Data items
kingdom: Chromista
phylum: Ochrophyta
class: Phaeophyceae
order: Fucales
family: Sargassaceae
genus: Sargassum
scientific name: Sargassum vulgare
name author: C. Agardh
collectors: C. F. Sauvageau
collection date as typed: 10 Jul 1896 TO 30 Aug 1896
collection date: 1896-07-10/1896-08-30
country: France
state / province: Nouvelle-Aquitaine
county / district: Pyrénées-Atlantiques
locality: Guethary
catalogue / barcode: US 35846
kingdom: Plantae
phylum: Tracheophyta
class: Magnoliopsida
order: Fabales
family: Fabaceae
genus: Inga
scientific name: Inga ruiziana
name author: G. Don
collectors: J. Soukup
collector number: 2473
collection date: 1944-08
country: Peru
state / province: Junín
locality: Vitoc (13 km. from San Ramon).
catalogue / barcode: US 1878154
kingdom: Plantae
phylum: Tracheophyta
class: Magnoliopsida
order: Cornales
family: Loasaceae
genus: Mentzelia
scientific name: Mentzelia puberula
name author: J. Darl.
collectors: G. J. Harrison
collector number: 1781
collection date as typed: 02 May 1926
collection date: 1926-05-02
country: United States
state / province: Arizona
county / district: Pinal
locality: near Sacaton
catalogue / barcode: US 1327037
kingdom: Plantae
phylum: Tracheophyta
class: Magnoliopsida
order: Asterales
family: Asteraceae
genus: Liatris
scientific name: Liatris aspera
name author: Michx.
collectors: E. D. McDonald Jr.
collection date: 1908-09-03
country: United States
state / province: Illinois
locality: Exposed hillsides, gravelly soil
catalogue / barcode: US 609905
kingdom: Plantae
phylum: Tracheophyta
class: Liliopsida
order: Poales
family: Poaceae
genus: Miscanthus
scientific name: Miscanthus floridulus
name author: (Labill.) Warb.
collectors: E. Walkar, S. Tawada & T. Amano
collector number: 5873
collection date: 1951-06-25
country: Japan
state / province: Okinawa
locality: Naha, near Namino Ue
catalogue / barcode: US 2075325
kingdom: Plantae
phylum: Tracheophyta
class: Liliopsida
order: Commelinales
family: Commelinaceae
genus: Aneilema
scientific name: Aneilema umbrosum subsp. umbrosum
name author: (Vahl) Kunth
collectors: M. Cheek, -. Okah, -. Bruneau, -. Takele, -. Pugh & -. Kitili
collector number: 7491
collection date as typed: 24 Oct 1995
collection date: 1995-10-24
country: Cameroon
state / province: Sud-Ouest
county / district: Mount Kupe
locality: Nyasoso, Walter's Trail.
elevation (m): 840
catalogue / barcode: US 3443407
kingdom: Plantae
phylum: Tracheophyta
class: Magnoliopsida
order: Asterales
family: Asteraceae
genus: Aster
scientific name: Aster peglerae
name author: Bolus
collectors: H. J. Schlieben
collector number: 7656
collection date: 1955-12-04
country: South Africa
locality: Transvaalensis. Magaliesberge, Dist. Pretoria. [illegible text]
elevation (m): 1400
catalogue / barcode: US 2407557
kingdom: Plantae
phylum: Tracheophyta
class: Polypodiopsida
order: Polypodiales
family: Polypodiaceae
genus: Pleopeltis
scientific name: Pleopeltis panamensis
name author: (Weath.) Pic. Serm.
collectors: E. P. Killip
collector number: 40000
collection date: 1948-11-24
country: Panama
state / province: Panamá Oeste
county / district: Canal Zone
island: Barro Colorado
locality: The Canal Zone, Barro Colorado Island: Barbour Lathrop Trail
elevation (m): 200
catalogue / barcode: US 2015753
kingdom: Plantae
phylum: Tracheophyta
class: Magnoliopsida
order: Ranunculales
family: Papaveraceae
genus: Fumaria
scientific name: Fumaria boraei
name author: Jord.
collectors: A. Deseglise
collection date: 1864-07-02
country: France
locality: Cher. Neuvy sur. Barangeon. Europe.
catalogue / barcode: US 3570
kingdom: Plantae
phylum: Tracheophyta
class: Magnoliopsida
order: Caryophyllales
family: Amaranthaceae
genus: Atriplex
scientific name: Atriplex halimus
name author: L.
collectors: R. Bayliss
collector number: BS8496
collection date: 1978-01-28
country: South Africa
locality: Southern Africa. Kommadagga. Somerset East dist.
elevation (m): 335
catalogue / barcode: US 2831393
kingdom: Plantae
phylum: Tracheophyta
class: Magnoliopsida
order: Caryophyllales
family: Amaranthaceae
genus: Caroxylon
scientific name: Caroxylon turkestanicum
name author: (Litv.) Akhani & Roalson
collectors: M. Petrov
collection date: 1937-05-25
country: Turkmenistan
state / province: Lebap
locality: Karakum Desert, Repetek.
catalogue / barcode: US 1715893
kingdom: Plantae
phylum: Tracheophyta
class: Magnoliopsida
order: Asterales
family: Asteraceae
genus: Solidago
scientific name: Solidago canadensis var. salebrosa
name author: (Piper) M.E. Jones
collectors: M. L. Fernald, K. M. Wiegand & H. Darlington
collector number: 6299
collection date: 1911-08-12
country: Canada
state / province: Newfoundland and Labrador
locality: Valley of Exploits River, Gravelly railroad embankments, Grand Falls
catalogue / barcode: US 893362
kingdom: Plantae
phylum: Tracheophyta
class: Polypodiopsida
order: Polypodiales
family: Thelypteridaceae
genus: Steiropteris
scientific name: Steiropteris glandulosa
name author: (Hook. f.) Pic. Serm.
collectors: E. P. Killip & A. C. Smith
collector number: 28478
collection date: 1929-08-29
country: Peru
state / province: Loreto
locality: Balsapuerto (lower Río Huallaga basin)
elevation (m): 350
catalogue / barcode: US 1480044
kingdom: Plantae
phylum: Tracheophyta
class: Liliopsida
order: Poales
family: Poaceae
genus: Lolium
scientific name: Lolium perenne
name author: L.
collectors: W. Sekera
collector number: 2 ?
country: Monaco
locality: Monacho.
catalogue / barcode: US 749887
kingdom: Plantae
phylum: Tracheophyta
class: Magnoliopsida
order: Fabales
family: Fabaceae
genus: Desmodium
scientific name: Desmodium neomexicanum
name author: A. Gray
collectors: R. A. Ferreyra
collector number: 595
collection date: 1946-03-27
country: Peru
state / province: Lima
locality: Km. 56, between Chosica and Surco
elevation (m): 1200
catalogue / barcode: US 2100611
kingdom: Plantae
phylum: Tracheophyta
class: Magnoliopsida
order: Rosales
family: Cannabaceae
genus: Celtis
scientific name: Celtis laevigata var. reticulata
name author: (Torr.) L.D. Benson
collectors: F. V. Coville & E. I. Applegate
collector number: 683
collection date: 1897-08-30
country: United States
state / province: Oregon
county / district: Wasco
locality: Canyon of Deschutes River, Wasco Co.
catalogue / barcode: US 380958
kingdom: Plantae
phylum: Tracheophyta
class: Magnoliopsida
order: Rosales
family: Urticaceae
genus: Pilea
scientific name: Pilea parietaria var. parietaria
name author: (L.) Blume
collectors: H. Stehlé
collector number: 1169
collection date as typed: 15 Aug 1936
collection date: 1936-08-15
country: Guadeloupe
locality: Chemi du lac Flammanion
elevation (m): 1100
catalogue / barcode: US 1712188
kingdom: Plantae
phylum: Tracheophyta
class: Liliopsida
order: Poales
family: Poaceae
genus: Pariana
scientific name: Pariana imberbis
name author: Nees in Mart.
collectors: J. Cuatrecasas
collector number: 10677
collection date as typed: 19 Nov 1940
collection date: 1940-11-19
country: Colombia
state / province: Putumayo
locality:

TASK:
Copy out all of the material above, reproducing every line without any change.

PROBLEM SOLUTION:
kingdom: Chromista
phylum: Ochrophyta
class: Phaeophyceae
order: Fucales
family: Sargassaceae
genus: Sargassum
scientific name: Sargassum vulgare
name author: C. Agardh
collectors: C. F. Sauvageau
collection date as typed: 10 Jul 1896 TO 30 Aug 1896
collection date: 1896-07-10/1896-08-30
country: France
state / province: Nouvelle-Aquitaine
county / district: Pyrénées-Atlantiques
locality: Guethary
catalogue / barcode: US 35846
kingdom: Plantae
phylum: Tracheophyta
class: Magnoliopsida
order: Fabales
family: Fabaceae
genus: Inga
scientific name: Inga ruiziana
name author: G. Don
collectors: J. Soukup
collector number: 2473
collection date: 1944-08
country: Peru
state / province: Junín
locality: Vitoc (13 km. from San Ramon).
catalogue / barcode: US 1878154
kingdom: Plantae
phylum: Tracheophyta
class: Magnoliopsida
order: Cornales
family: Loasaceae
genus: Mentzelia
scientific name: Mentzelia puberula
name author: J. Darl.
collectors: G. J. Harrison
collector number: 1781
collection date as typed: 02 May 1926
collection date: 1926-05-02
country: United States
state / province: Arizona
county / district: Pinal
locality: near Sacaton
catalogue / barcode: US 1327037
kingdom: Plantae
phylum: Tracheophyta
class: Magnoliopsida
order: Asterales
family: Asteraceae
genus: Liatris
scientific name: Liatris aspera
name author: Michx.
collectors: E. D. McDonald Jr.
collection date: 1908-09-03
country: United States
state / province: Illinois
locality: Exposed hillsides, gravelly soil
catalogue / barcode: US 609905
kingdom: Plantae
phylum: Tracheophyta
class: Liliopsida
order: Poales
family: Poaceae
genus: Miscanthus
scientific name: Miscanthus floridulus
name author: (Labill.) Warb.
collectors: E. Walkar, S. Tawada & T. Amano
collector number: 5873
collection date: 1951-06-25
country: Japan
state / province: Okinawa
locality: Naha, near Namino Ue
catalogue / barcode: US 2075325
kingdom: Plantae
phylum: Tracheophyta
class: Liliopsida
order: Commelinales
family: Commelinaceae
genus: Aneilema
scientific name: Aneilema umbrosum subsp. umbrosum
name author: (Vahl) Kunth
collectors: M. Cheek, -. Okah, -. Bruneau, -. Takele, -. Pugh & -. Kitili
collector number: 7491
collection date as typed: 24 Oct 1995
collection date: 1995-10-24
country: Cameroon
state / province: Sud-Ouest
county / district: Mount Kupe
locality: Nyasoso, Walter's Trail.
elevation (m): 840
catalogue / barcode: US 3443407
kingdom: Plantae
phylum: Tracheophyta
class: Magnoliopsida
order: Asterales
family: Asteraceae
genus: Aster
scientific name: Aster peglerae
name author: Bolus
collectors: H. J. Schlieben
collector number: 7656
collection date: 1955-12-04
country: South Africa
locality: Transvaalensis. Magaliesberge, Dist. Pretoria. [illegible text]
elevation (m): 1400
catalogue / barcode: US 2407557
kingdom: Plantae
phylum: Tracheophyta
class: Polypodiopsida
order: Polypodiales
family: Polypodiaceae
genus: Pleopeltis
scientific name: Pleopeltis panamensis
name author: (Weath.) Pic. Serm.
collectors: E. P. Killip
collector number: 40000
collection date: 1948-11-24
country: Panama
state / province: Panamá Oeste
county / district: Canal Zone
island: Barro Colorado
locality: The Canal Zone, Barro Colorado Island: Barbour Lathrop Trail
elevation (m): 200
catalogue / barcode: US 2015753
kingdom: Plantae
phylum: Tracheophyta
class: Magnoliopsida
order: Ranunculales
family: Papaveraceae
genus: Fumaria
scientific name: Fumaria boraei
name author: Jord.
collectors: A. Deseglise
collection date: 1864-07-02
country: France
locality: Cher. Neuvy sur. Barangeon. Europe.
catalogue / barcode: US 3570
kingdom: Plantae
phylum: Tracheophyta
class: Magnoliopsida
order: Caryophyllales
family: Amaranthaceae
genus: Atriplex
scientific name: Atriplex halimus
name author: L.
collectors: R. Bayliss
collector number: BS8496
collection date: 1978-01-28
country: South Africa
locality: Southern Africa. Kommadagga. Somerset East dist.
elevation (m): 335
catalogue / barcode: US 2831393
kingdom: Plantae
phylum: Tracheophyta
class: Magnoliopsida
order: Caryophyllales
family: Amaranthaceae
genus: Caroxylon
scientific name: Caroxylon turkestanicum
name author: (Litv.) Akhani & Roalson
collectors: M. Petrov
collection date: 1937-05-25
country: Turkmenistan
state / province: Lebap
locality: Karakum Desert, Repetek.
catalogue / barcode: US 1715893
kingdom: Plantae
phylum: Tracheophyta
class: Magnoliopsida
order: Asterales
family: Asteraceae
genus: Solidago
scientific name: Solidago canadensis var. salebrosa
name author: (Piper) M.E. Jones
collectors: M. L. Fernald, K. M. Wiegand & H. Darlington
collector number: 6299
collection date: 1911-08-12
country: Canada
state / province: Newfoundland and Labrador
locality: Valley of Exploits River, Gravelly railroad embankments, Grand Falls
catalogue / barcode: US 893362
kingdom: Plantae
phylum: Tracheophyta
class: Polypodiopsida
order: Polypodiales
family: Thelypteridaceae
genus: Steiropteris
scientific name: Steiropteris glandulosa
name author: (Hook. f.) Pic. Serm.
collectors: E. P. Killip & A. C. Smith
collector number: 28478
collection date: 1929-08-29
country: Peru
state / province: Loreto
locality: Balsapuerto (lower Río Huallaga basin)
elevation (m): 350
catalogue / barcode: US 1480044
kingdom: Plantae
phylum: Tracheophyta
class: Liliopsida
order: Poales
family: Poaceae
genus: Lolium
scientific name: Lolium perenne
name author: L.
collectors: W. Sekera
collector number: 2 ?
country: Monaco
locality: Monacho.
catalogue / barcode: US 749887
kingdom: Plantae
phylum: Tracheophyta
class: Magnoliopsida
order: Fabales
family: Fabaceae
genus: Desmodium
scientific name: Desmodium neomexicanum
name author: A. Gray
collectors: R. A. Ferreyra
collector number: 595
collection date: 1946-03-27
country: Peru
state / province: Lima
locality: Km. 56, between Chosica and Surco
elevation (m): 1200
catalogue / barcode: US 2100611
kingdom: Plantae
phylum: Tracheophyta
class: Magnoliopsida
order: Rosales
family: Cannabaceae
genus: Celtis
scientific name: Celtis laevigata var. reticulata
name author: (Torr.) L.D. Benson
collectors: F. V. Coville & E. I. Applegate
collector number: 683
collection date: 1897-08-30
country: United States
state / province: Oregon
county / district: Wasco
locality: Canyon of Deschutes River, Wasco Co.
catalogue / barcode: US 380958
kingdom: Plantae
phylum: Tracheophyta
class: Magnoliopsida
order: Rosales
family: Urticaceae
genus: Pilea
scientific name: Pilea parietaria var. parietaria
name author: (L.) Blume
collectors: H. Stehlé
collector number: 1169
collection date as typed: 15 Aug 1936
collection date: 1936-08-15
country: Guadeloupe
locality: Chemi du lac Flammanion
elevation (m): 1100
catalogue / barcode: US 1712188
kingdom: Plantae
phylum: Tracheophyta
class: Liliopsida
order: Poales
family: Poaceae
genus: Pariana
scientific name: Pariana imberbis
name author: Nees in Mart.
collectors: J. Cuatrecasas
collector number: 10677
collection date as typed: 19 Nov 1940
collection date: 1940-11-19
country: Colombia
state / province: Putumayo
locality:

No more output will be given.